Once cooled to 4 °C the plug was added to a lysis solution containing 200 µL proteinase K (QIAGEN 158920) and 2.5 mL of Bionano lysis Buffer.
This was incubated at 50 °C for 02:00:00 in a thermomixer, making a fresh proteinase K solution and incubating Overnight .
The 50 mL tubes were then removed from the thermomixer for 00:05:00 before 50 µL RNAse A (Qiagen158924) was added and to the tubes, returned to the thermomixer for a further hour at 37 °C .
The plugs were then washed 7 times in the Wash Buffer supplied with the Chef kit and 7 times in 1xTE.

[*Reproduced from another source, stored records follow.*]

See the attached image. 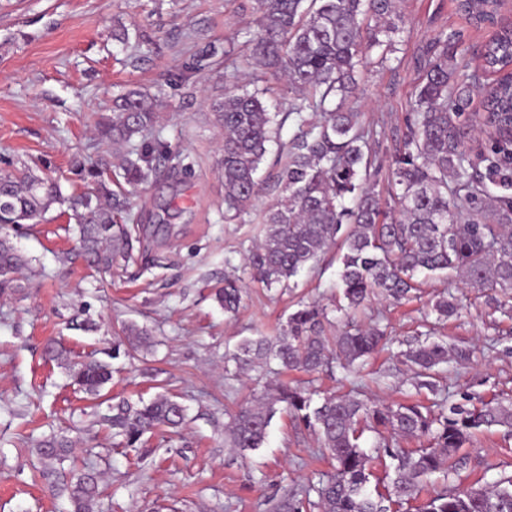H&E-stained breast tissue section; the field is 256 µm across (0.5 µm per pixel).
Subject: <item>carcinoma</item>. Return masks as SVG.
Instances as JSON below:
<instances>
[{
    "label": "carcinoma",
    "instance_id": "carcinoma-1",
    "mask_svg": "<svg viewBox=\"0 0 512 512\" xmlns=\"http://www.w3.org/2000/svg\"><path fill=\"white\" fill-rule=\"evenodd\" d=\"M498 0H462L477 23L490 20ZM254 27L239 32L251 64L285 84L288 111L280 113L268 87L238 92L213 105L224 128L220 174L224 178V218L245 220L268 187L277 199L264 211L263 240L250 251L242 272L266 288L288 286L331 246L339 261L336 311L356 309L379 293L400 302L422 286L420 275L448 272L472 288L491 291L490 301L512 296V32L503 30L483 45L481 85L461 72L457 33L440 32L421 54L423 73L398 148L388 166L390 191L382 198L370 188L381 168L374 146L376 125L357 109L359 71L367 53L394 51L398 31L395 0H253ZM482 96V111L472 105ZM157 99L128 89L112 100V117L102 120L97 136L122 152L119 172L104 176L102 158L88 170L85 190L69 197L48 176L26 167L0 175V227L35 224L54 204L83 210L78 224L80 256L90 268L107 269L134 258L142 243L131 222L129 196L136 193L161 161L177 158L169 147L150 151ZM292 132L279 144L273 184L257 176L285 123ZM504 190L492 194L491 187ZM29 265L27 257L0 238V288ZM240 278L226 279L215 293L224 312L234 314L242 301ZM431 311L439 318L458 312L454 298L437 297ZM326 308L302 304L288 316L278 336L246 338L231 356L236 370L250 371L277 360L285 370L315 373L334 360L343 369L374 354L385 340L376 326L345 324L329 340ZM133 351L153 347L151 333L135 324L122 327ZM46 355L69 370L91 396L112 377L110 365L95 358L72 361L50 342ZM404 356L418 381L415 389H434L436 368L453 359L469 360L467 349H448L440 340L409 344ZM313 428L332 461L318 485L287 492L275 512H392L395 503L417 498L434 474L454 476L463 466L456 454L480 429H512V407L500 401L469 407L455 403L434 416L419 402L381 405L350 395H311L290 385L253 397L230 414L226 432L243 453L265 443L276 405ZM184 407L158 397L138 407L119 404L108 418L112 438L136 444L160 427L178 430ZM397 437L430 436L433 446L409 452L383 441L391 459L392 490L372 493V457L360 445L365 429ZM45 482L68 498L71 512H92L101 496L98 471L65 469L72 444L51 435L36 448ZM317 499H310V493ZM419 512H512V477L491 486L454 489L428 498Z\"/></svg>",
    "mask_w": 512,
    "mask_h": 512
}]
</instances>
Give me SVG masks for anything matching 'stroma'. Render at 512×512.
<instances>
[{"mask_svg":"<svg viewBox=\"0 0 512 512\" xmlns=\"http://www.w3.org/2000/svg\"><path fill=\"white\" fill-rule=\"evenodd\" d=\"M249 3L0 0V174L26 165L56 178L64 195L82 191L90 164L113 154L95 123L111 115L113 94L126 88L157 95L159 137L181 157L179 166H161L133 200L144 248L128 266L88 268L70 231L78 218L64 205H53L39 223L6 227L30 268L17 275V289L0 296V512H70L67 498L54 495L39 474L35 448L53 433L73 440L76 466L102 473L104 495L94 512H271L284 490L317 483L330 468L313 431L282 409L258 450L234 451L225 434L229 411L282 380L277 363L245 377L226 365V355L244 338L276 335L298 301L332 307L338 271L331 251L296 287L244 283L234 316L212 297L225 275L241 268L262 235L263 210L277 197L268 190L248 223L224 217L222 129L212 104L241 87L251 67L238 62L232 78L223 56L200 53L210 44L224 48L249 21ZM117 22L150 40L138 63L113 41ZM397 25L394 58L383 63L371 54L357 101L365 120L380 124L377 154L385 162L406 127L422 47L440 30L455 29L458 54L475 71L487 38L458 0H400ZM425 292L456 296L461 316L440 322L422 300L373 299L356 320L385 329L391 347L361 370L323 369L310 390L405 401L413 374L399 353L414 337L434 336L473 355L442 365L439 392H422L424 404L468 396L512 402V316L487 313L482 290L452 276L434 279ZM83 321L95 330H80ZM129 322L151 330L156 345L113 359L112 381L99 398L78 392L65 366L45 355L52 338L76 361L102 354ZM160 394L186 407L180 432L146 434L142 447L114 442L103 421L112 403ZM463 452L460 487L512 475L507 428L476 434Z\"/></svg>","mask_w":512,"mask_h":512,"instance_id":"obj_1","label":"stroma"}]
</instances>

The plug was removed and melted for 00:02:00 at 70 °C followed by 00:05:00 at 43 °C before adding 10 µL of 0.2U/µl of GELase (Cambio Ltd G31200).
After 00:45:00 at 43 °C the melted plug was dialysed on a 0.1 uM membrane (Millipore VCWP04700) sitting in 15 mL of 1xTE buffer in a small petri dish.
After 00:45:00 the sample was removed with a wide bore tip and mixed gently 00:45:00 and left Overnight at 4 °C . A small amount was removed to QC on an Opgen Argus Q-Card and Qubit HS to calculate the DNA concentration.
300 ng of DNA was taken into the NLRS (Nick, Label, Repair and Stain) reaction using 1 µL Nt.BspQI (NEB R0644S). The optical maps were then generated using the Bionano Irys platform.